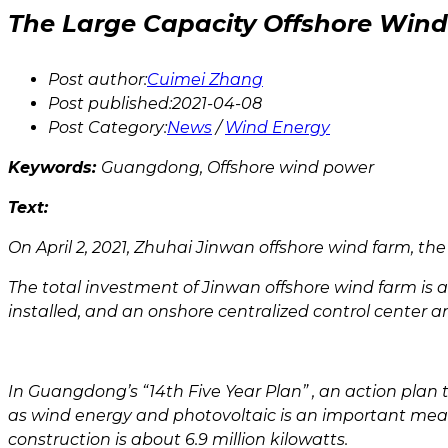
The Large Capacity Offshore Win
Post author:
Cuimei Zhang
Post published:
2021-04-08
Post Category:
News
/
Wind Energy
Keywords:
Guangdong, Offshore wind power
Text:
On April 2, 2021, Zhuhai Jinwan offshore wind farm, t
The total investment of Jinwan offshore wind farm is ab
installed, and an onshore centralized control center an
In Guangdong’s “14th Five Year Plan” , an action pla
as wind energy and photovoltaic is an important mean
construction is about 6.9 million kilowatts.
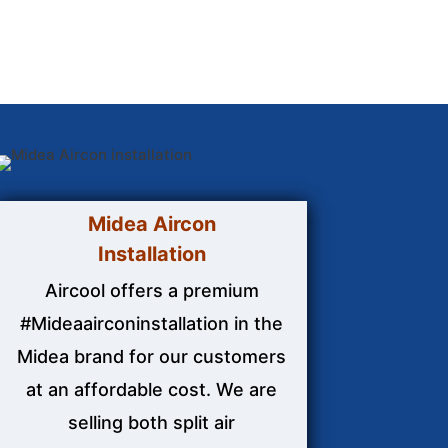
Midea Aircon
Installation
Aircool offers a premium
#Mideaairconinstallation in the
Midea brand for our customers
at an affordable cost. We are
selling both split air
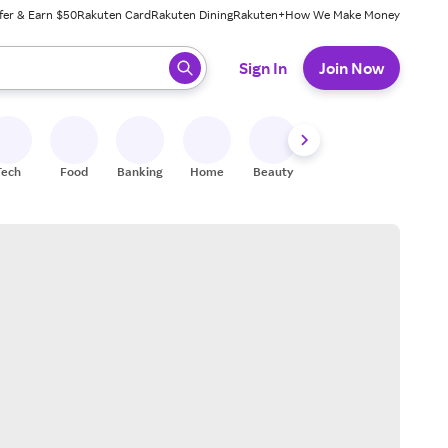
fer & Earn $50
Rakuten Card
Rakuten Dining
Rakuten+
How We Make Money
 ready, press enter to select.
Sign In
Join Now
Tech
Food
Banking
Home
Beauty
Shoes
Fitness
A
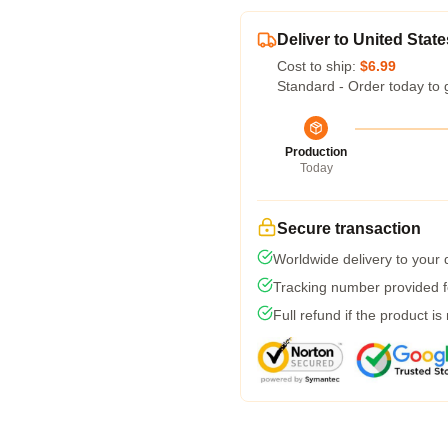
Deliver to United State
Cost to ship:
$6.99
Standard - Order today to 
Production
Today
Secure transaction
Worldwide delivery to your
Tracking number provided fo
Full refund if the product is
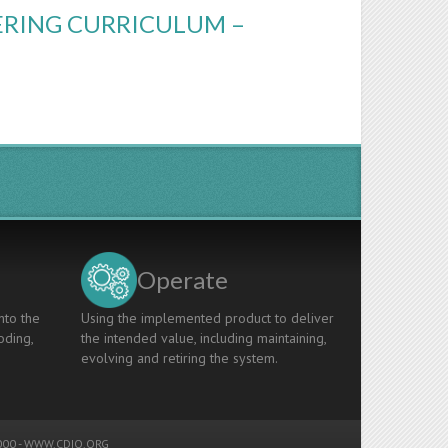
ERING CURRICULUM –
Operate
nto the
Using the implemented product to deliver
oding,
the intended value, including maintaining,
evolving and retiring the system.
00 -
WWW.CDIO.ORG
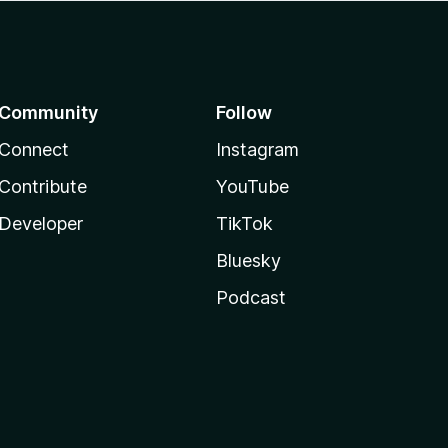
Community
Follow
Connect
Instagram
Contribute
YouTube
Developer
TikTok
Bluesky
Podcast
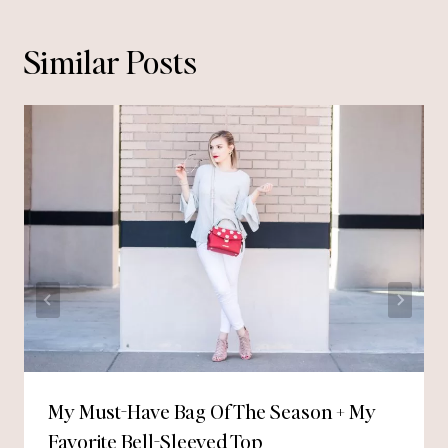
Similar Posts
My Must-Have Bag Of The Season + My
Favorite Bell-Sleeved Top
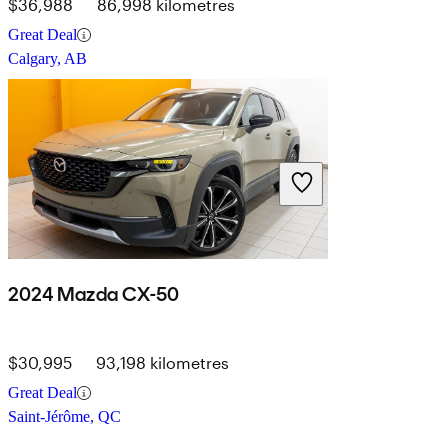
$36,988
86,998 kilometres
Great Deal
Calgary, AB
2024 Mazda CX-50
$30,995
93,198 kilometres
Great Deal
Saint-Jérôme, QC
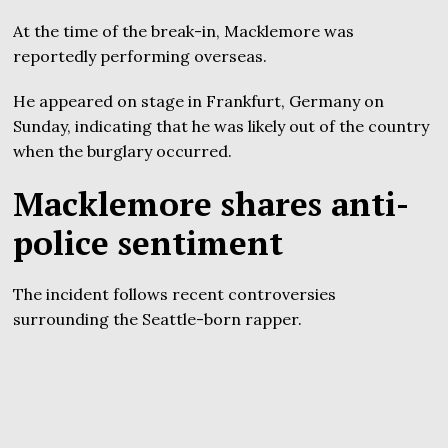
At the time of the break-in, Macklemore was
reportedly performing overseas.
He appeared on stage in Frankfurt, Germany on
Sunday, indicating that he was likely out of the country
when the burglary occurred.
Macklemore shares anti-
police sentiment
The incident follows recent controversies
surrounding the Seattle-born rapper.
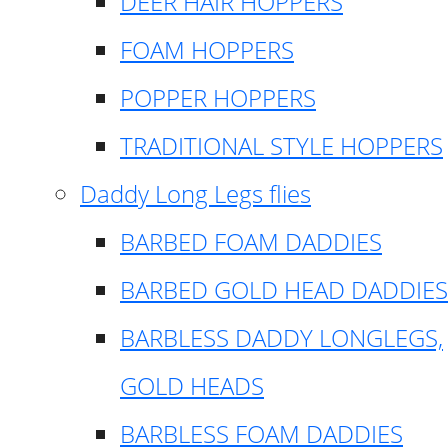
DEER HAIR HOPPERS
FOAM HOPPERS
POPPER HOPPERS
TRADITIONAL STYLE HOPPERS
Daddy Long Legs flies
BARBED FOAM DADDIES
BARBED GOLD HEAD DADDIES
BARBLESS DADDY LONGLEGS,
GOLD HEADS
BARBLESS FOAM DADDIES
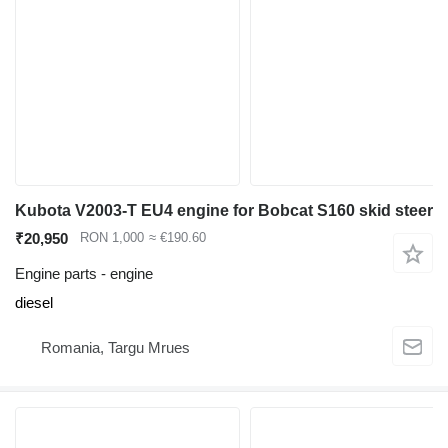
Kubota V2003-T EU4 engine for Bobcat S160 skid steer
₹20,950
RON 1,000
≈ €190.60
Engine parts - engine
diesel
Romania, Targu Mrues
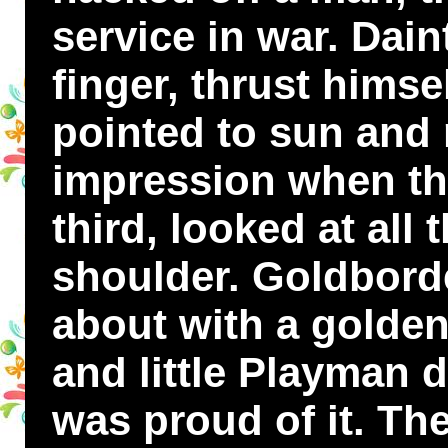
service in war. Dai
finger, thrust himse
pointed to sun and
impression when th
third, looked at all 
shoulder. Goldborde
about with a golden
and little Playman d
was proud of it. Th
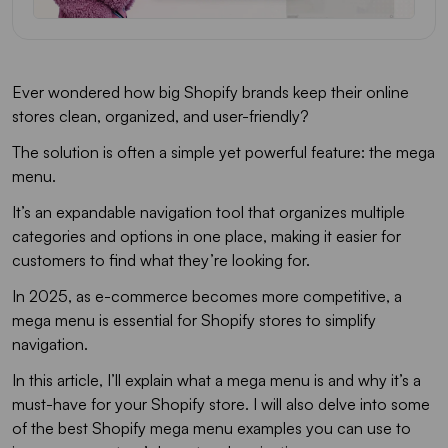
Ever wondered how big Shopify brands keep their online
stores clean, organized, and user-friendly?
The solution is often a simple yet powerful feature: the mega
menu.
It’s an expandable navigation tool that organizes multiple
categories and options in one place, making it easier for
customers to find what they’re looking for.
In 2025, as e-commerce becomes more competitive, a
mega menu is essential for Shopify stores to simplify
navigation.
In this article, I’ll explain what a mega menu is and why it’s a
must-have for your Shopify store. I will also delve into some
of the best Shopify mega menu examples you can use to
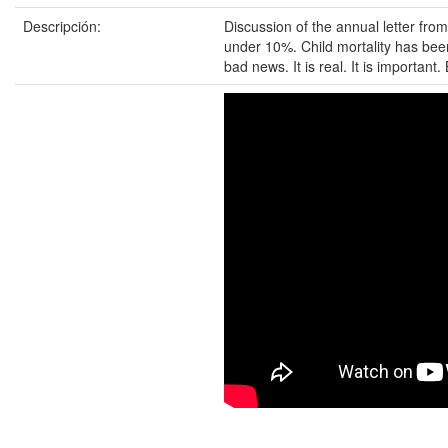
Descripción:
Discussion of the annual letter fro
under 10%. Child mortality has been
bad news. It is real. It is important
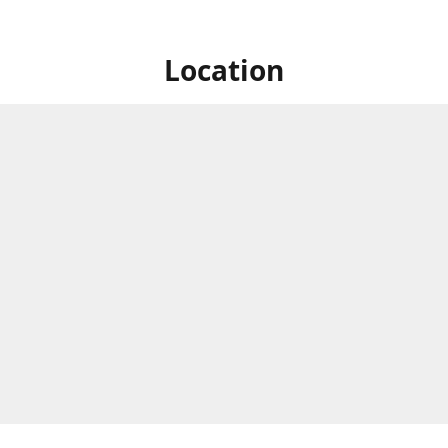
Location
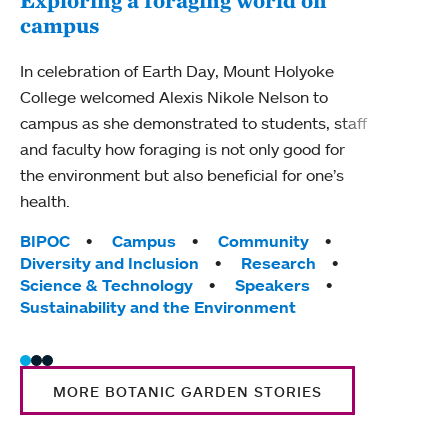
campus
Mou
show
In celebration of Earth Day, Mount Holyoke
College welcomed Alexis Nikole Nelson to
The f
campus as she demonstrated to students, staff
Catch
and faculty how foraging is not only good for
Tag
Cam
the environment but also beneficial for one’s
Moun
health.
Trad
Tags:
BIPOC
Campus
Community
Diversity and Inclusion
Research
Science & Technology
Speakers
Sustainability and the Environment
MORE BOTANIC GARDEN STORIES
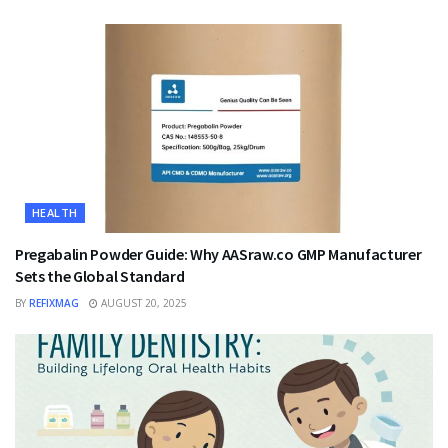
HEALTH
Pregabalin Powder Guide: Why AASraw.co GMP Manufacturer
Sets the Global Standard
BY
REFIXMAG
AUGUST 20, 2025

* _WHAT YOU NEED TO DO_: Copy the lines above between the one holding "Secure transaction" and the one holding "Kubota V2003-T EU4", inclusive. Drop the pictures.

* _COMPLETED EXERCISE_:
Secure transaction
Worldwide delivery to your
Tracking number provided fo
Full refund if the product is
ERING CURRICULUM –
Operate
nto the
Using the implemented product to deliver
oding,
the intended value, including maintaining,
evolving and retiring the system.
00 -
WWW.CDIO.ORG
Community
Follow
Connect
Instagram
Contribute
YouTube
Developer
TikTok
Bluesky
Podcast
Similar Posts
My Must-Have Bag Of The Season + My
Favorite Bell-Sleeved Top
$36,988
86,998 kilometres
Great Deal
Calgary, AB
2024 Mazda CX-50
$30,995
93,198 kilometres
Great Deal
Saint-Jérôme, QC
At the time of the break-in, Macklemore was
reportedly performing overseas.
He appeared on stage in Frankfurt, Germany on
Sunday, indicating that he was likely out of the country
when the burglary occurred.
Macklemore shares anti-
police sentiment
The incident follows recent controversies
surrounding the Seattle-born rapper.
DEER HAIR HOPPERS
FOAM HOPPERS
POPPER HOPPERS
TRADITIONAL STYLE HOPPERS
Daddy Long Legs flies
BARBED FOAM DADDIES
BARBED GOLD HEAD DADDIES
BARBLESS DADDY LONGLEGS,
GOLD HEADS
BARBLESS FOAM DADDIES
Kubota V2003-T EU4 engine for Bobcat S160 skid steer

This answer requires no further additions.